TASK DETAILS: Transcribe each entry so that it matches the original exactly.
------------
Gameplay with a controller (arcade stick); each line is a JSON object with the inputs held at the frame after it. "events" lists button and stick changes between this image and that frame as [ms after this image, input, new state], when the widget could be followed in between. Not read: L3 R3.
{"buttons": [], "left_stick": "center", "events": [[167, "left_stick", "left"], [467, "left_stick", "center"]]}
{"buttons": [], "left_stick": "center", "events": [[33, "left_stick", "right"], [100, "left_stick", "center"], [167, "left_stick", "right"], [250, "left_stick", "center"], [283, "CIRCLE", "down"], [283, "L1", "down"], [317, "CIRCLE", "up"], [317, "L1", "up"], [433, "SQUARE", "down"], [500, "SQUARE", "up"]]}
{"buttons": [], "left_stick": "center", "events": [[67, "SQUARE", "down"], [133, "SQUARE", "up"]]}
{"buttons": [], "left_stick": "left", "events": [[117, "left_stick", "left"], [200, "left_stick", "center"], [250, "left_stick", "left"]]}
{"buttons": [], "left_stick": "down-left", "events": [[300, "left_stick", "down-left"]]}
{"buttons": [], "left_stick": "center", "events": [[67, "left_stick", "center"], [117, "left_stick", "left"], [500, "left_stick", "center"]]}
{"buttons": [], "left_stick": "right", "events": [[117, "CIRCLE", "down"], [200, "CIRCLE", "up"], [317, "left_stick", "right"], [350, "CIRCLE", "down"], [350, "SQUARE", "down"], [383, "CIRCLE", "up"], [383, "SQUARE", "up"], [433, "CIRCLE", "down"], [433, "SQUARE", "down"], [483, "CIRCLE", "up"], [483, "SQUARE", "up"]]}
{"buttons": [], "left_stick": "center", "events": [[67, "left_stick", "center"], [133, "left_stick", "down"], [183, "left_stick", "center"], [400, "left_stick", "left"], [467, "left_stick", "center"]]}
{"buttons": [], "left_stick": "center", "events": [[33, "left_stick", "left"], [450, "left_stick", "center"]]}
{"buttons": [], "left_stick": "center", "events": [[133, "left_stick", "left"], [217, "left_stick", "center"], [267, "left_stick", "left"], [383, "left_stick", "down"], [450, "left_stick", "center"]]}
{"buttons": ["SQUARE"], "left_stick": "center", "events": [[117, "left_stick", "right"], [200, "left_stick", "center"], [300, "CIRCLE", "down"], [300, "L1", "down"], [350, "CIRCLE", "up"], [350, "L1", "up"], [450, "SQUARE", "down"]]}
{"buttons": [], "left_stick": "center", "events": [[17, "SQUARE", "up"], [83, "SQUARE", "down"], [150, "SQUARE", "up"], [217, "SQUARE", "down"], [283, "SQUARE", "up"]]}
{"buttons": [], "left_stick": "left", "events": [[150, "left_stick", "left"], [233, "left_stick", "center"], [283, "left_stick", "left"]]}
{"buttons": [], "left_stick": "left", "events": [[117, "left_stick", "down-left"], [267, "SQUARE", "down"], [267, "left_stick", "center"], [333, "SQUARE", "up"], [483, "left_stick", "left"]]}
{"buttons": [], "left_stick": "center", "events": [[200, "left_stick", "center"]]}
------------
EXERCISE ANSWER:
Gameplay with a controller (arcade stick); each line is a JSON object with the inputs held at the frame after it. "events" lists button and stick changes between this image and that frame as [ms after this image, input, new state], when the widget could be followed in between. Not read: L3 R3.
{"buttons": [], "left_stick": "center", "events": [[167, "left_stick", "left"], [467, "left_stick", "center"]]}
{"buttons": [], "left_stick": "center", "events": [[33, "left_stick", "right"], [100, "left_stick", "center"], [167, "left_stick", "right"], [250, "left_stick", "center"], [283, "CIRCLE", "down"], [283, "L1", "down"], [317, "CIRCLE", "up"], [317, "L1", "up"], [433, "SQUARE", "down"], [500, "SQUARE", "up"]]}
{"buttons": [], "left_stick": "center", "events": [[67, "SQUARE", "down"], [133, "SQUARE", "up"]]}
{"buttons": [], "left_stick": "left", "events": [[117, "left_stick", "left"], [200, "left_stick", "center"], [250, "left_stick", "left"]]}
{"buttons": [], "left_stick": "down-left", "events": [[300, "left_stick", "down-left"]]}
{"buttons": [], "left_stick": "center", "events": [[67, "left_stick", "center"], [117, "left_stick", "left"], [500, "left_stick", "center"]]}
{"buttons": [], "left_stick": "right", "events": [[117, "CIRCLE", "down"], [200, "CIRCLE", "up"], [317, "left_stick", "right"], [350, "CIRCLE", "down"], [350, "SQUARE", "down"], [383, "CIRCLE", "up"], [383, "SQUARE", "up"], [433, "CIRCLE", "down"], [433, "SQUARE", "down"], [483, "CIRCLE", "up"], [483, "SQUARE", "up"]]}
{"buttons": [], "left_stick": "center", "events": [[67, "left_stick", "center"], [133, "left_stick", "down"], [183, "left_stick", "center"], [400, "left_stick", "left"], [467, "left_stick", "center"]]}
{"buttons": [], "left_stick": "center", "events": [[33, "left_stick", "left"], [450, "left_stick", "center"]]}
{"buttons": [], "left_stick": "center", "events": [[133, "left_stick", "left"], [217, "left_stick", "center"], [267, "left_stick", "left"], [383, "left_stick", "down"], [450, "left_stick", "center"]]}
{"buttons": ["SQUARE"], "left_stick": "center", "events": [[117, "left_stick", "right"], [200, "left_stick", "center"], [300, "CIRCLE", "down"], [300, "L1", "down"], [350, "CIRCLE", "up"], [350, "L1", "up"], [450, "SQUARE", "down"]]}
{"buttons": [], "left_stick": "center", "events": [[17, "SQUARE", "up"], [83, "SQUARE", "down"], [150, "SQUARE", "up"], [217, "SQUARE", "down"], [283, "SQUARE", "up"]]}
{"buttons": [], "left_stick": "left", "events": [[150, "left_stick", "left"], [233, "left_stick", "center"], [283, "left_stick", "left"]]}
{"buttons": [], "left_stick": "left", "events": [[117, "left_stick", "down-left"], [267, "SQUARE", "down"], [267, "left_stick", "center"], [333, "SQUARE", "up"], [483, "left_stick", "left"]]}
{"buttons": [], "left_stick": "center", "events": [[200, "left_stick", "center"]]}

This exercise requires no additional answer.